DATA EXTRACTS section start
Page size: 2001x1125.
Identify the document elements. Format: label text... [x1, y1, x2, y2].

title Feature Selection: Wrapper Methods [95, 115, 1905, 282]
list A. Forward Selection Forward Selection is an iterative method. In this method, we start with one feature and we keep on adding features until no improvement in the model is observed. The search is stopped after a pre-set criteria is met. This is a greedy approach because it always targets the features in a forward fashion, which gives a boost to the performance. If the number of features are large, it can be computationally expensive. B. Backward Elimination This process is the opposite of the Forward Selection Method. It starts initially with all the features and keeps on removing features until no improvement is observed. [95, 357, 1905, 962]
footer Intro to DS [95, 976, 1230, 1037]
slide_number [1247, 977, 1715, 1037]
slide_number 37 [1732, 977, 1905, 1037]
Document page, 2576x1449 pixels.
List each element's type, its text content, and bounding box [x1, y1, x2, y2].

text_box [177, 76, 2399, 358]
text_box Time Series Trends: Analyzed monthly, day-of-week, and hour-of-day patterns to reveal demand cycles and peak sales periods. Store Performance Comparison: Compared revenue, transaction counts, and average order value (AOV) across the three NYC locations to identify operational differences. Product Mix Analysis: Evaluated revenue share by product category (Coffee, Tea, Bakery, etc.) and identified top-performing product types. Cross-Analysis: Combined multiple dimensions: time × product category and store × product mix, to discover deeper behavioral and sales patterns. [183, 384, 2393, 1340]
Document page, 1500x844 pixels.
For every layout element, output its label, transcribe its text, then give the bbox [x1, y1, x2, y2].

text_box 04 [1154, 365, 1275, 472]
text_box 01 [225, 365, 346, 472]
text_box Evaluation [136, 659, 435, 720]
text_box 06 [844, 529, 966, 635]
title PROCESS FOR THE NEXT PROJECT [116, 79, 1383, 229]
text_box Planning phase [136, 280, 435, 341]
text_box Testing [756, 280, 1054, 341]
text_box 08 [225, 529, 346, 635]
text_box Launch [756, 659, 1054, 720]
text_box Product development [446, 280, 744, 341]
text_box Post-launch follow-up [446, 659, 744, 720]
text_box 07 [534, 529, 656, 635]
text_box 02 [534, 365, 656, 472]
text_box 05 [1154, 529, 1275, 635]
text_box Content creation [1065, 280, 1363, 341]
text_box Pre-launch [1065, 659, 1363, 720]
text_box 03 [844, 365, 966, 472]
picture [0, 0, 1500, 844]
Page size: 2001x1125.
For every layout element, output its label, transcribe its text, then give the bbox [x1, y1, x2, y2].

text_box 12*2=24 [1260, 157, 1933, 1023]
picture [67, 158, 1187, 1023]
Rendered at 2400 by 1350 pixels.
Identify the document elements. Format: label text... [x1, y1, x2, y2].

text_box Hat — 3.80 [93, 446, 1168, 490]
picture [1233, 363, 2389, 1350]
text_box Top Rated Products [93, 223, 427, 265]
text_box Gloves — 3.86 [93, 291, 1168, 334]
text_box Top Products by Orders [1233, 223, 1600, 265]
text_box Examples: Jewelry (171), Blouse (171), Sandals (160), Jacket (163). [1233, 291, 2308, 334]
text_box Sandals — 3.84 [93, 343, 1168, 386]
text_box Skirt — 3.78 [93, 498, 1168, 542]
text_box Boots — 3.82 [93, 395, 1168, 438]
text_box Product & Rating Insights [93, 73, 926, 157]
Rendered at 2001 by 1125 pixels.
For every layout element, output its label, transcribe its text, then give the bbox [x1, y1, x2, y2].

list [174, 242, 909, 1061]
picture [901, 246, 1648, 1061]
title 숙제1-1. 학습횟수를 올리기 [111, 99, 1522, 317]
DATA EXTRACTS section end
TASK OBJECTIVE: Look for the word "Rendered" in the records above, count the lines that hold it, and give only that number.

ANSWER SECTION: 2